In November, a Surinamese military court convicted Bouterse (pronounced BOW-ter-say) of murder in the 1982 execution of 15 prominent political opponents during a military roundup, and sentenced him to 20 years in prison. Bouterse, who has always denied direct involvement, has appealed the judgment.
By winning a majority of seats in Monday’s general elections, he would not only secure a third-term as president but immunity from prison.
“Stakes are high at these elections for several reasons,” Albert Ramdin, the Surinamese-born former assistant secretary general for the Organization of American States, said Monday shortly after casting his vote. “The country is in a financial economic crisis due to high debt-ration, high government expenditures ... the exchange rate is going up ... purchasing power is going down, unemployment is increasing. So financially, economically, socially, it’s a real crisis.”
Speaking to the Miami Herald as a private citizen, Ramdin said Suriname’s precarious economic situation is just one of the issues facing voters in the contested general elections where there are 22 political parties on the ballot. There are also the president’s legal challenges.
“That whole situation is a major issue in the country,” said Ramdin, who is also an adviser to the recently mounted National Observer Institute. “What will happen?”
Complicating matters is COVID-19, which is surging through the region. Suriname has registered 11 cases of the deadly infection, caused by the coronavirus, and one death. Most of those who were infected have recovered, but there remains one active case, a Brazilian who recently entered the country illegally.

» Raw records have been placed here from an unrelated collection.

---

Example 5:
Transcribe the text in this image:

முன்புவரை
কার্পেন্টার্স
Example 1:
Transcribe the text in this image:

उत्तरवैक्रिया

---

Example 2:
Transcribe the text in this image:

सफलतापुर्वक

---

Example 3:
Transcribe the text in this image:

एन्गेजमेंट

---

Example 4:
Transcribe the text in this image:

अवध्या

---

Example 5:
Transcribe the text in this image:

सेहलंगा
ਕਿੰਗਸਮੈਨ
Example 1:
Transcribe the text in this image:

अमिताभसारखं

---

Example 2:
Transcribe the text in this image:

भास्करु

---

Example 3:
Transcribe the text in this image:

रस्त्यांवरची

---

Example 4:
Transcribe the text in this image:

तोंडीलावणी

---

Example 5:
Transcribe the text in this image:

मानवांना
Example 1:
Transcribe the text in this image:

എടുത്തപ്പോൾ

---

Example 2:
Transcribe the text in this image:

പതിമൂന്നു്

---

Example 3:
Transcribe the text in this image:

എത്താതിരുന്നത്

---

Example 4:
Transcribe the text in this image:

The country’s borders with both French Guiana and English-speaking Guyana, where a recount of the March presidential vote remains ongoing, remain closed. A curfew was lifted for Monday and Tuesday so that the vote and ballot tally can take place, and polls can remain open until 7 p.m. By 6 p.m. Monday, the voting was extended two additional hours until 9 p.m. The results are not expected for several weeks.

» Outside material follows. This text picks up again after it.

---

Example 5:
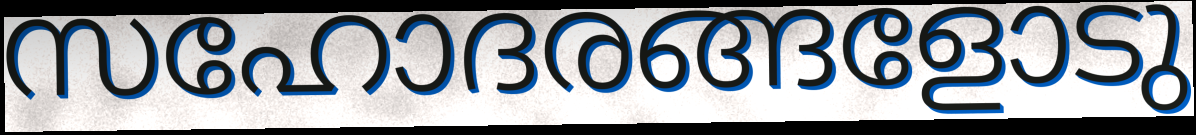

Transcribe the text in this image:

സഹോദരങ്ങളോടു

In addition to the local observers with the National Observer Institute, which was specifically mounted for Monday’s vote, there are observers from the local foreign diplomatic missions, including the United States and France, as well as the Organization of American States and the 15-member Caribbean Community regional bloc.
Upon arriving in Suriname, the foreign observers were all subjected to testing for COVID-19, temperature checks and quarantine. How things unfold in Suriname will pave the way for possible observer missions elsewhere in the region. Other scheduled elections include St. Kitts and Nevis on June 5; the postponed presidential vote in the Dominican Republic on July 5; and possibly Haiti later this year. Voters in Bolivia, who were scheduled to go to the polls on May 3, are also expected to vote before Aug. 2.

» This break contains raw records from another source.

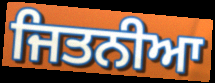
ਜਿਤਨੀਆ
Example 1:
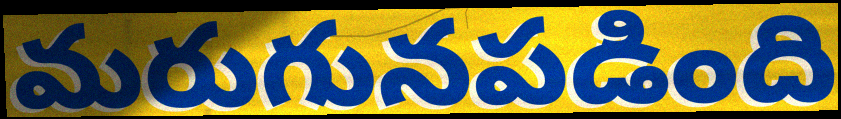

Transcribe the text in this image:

మరుగునపడింది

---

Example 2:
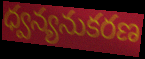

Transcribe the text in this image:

ధ్వన్యనుకరణ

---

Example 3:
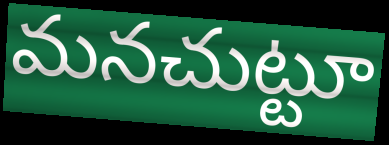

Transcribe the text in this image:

మనచుట్టూ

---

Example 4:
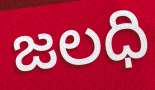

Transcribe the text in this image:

జలధి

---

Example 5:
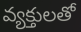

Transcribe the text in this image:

వ్యక్తులతో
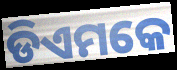
ଡିଏମକେ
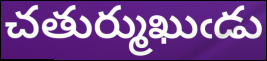
చతుర్ముఖుఁడు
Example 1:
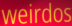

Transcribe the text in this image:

weirdos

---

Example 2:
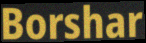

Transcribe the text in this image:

Borshar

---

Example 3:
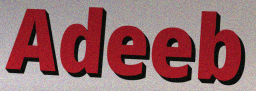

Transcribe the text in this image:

Adeeb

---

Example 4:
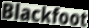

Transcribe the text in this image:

Blackfoot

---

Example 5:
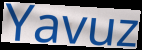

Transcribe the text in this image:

Yavuz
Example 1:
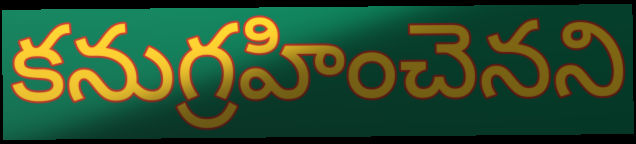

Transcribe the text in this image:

కనుగ్రహించెనని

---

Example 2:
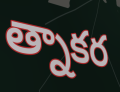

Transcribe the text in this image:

త్నాకర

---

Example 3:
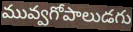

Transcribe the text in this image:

మువ్వగోపాలుడగు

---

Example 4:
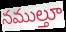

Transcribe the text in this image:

నముల్తూ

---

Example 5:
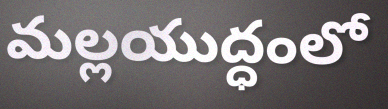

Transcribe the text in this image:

మల్లయుద్ధంలో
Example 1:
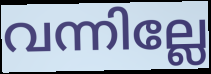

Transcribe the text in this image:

വന്നില്ലേ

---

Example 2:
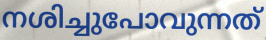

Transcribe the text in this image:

നശിച്ചുപോവുന്നത്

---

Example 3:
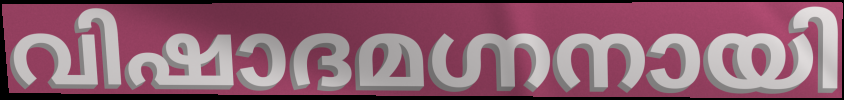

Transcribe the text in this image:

വിഷാദമഗ്നനായി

With the exception of St. Kitts and Nevis where all 15 COVID-19 cases have recovered, all of the other countries have community transmission raising the risks for infections and concerns among observer missions.
In the meantime, all eyes are on Suriname, where there are approximately 385,000 voters and 648 polling stations in 10 electoral districts. Ramdin said there are about 120 observers in country, including 90 from the local National Observer Institute.
“Observation is key because there are enormous suspicions about the possibility of fraud,” Ramdin said.
With the vote taking place not just during a pandemic but at a critical juncture in Suriname’s history, the race appears to be between Bouterse’s NDP governing coalition, which could lose its majority in parliament, and the Progressive Reform Party led by Chandrikapersad “Chan” Santokhi. Santokhi is a former Surinamese justice minister and police commissioner who once served as chair of the Inter-American Drug Abuse Control Commission.
For some voters it will come down to a question of whether they believe Bouterse, who has popularized himself among the country’s poor, can lead Suriname despite his own legal challenges. No stranger to legal problems, Bouterse has ruled Suriname despite a political career marked by a drug trafficking conviction, a stint as a dictator, and as a despot-turned-democrat who eventually won over citizens and regional leaders as a populist.
In 2010, he was elected president in a parliamentary vote and won reelection five years later. But his grip on power dates back four decades when he first seized power in a 1980 bloodless coup. He would resign seven years later under international pressure, but then briefly seize power again in 1990.
In 1999, a court in the Netherlands convicted him in absentia of drug trafficking but he avoided serving his 11-year-prison sentence because Surinamese law does not allow for his extradition. In 2015, he was hit with another political blow — this time when his son Dino Bouterse was sentenced to more than 16 years in U.S. prison after admitting he allowed the Lebanese militant group Hezbollah to use Suriname as a home base.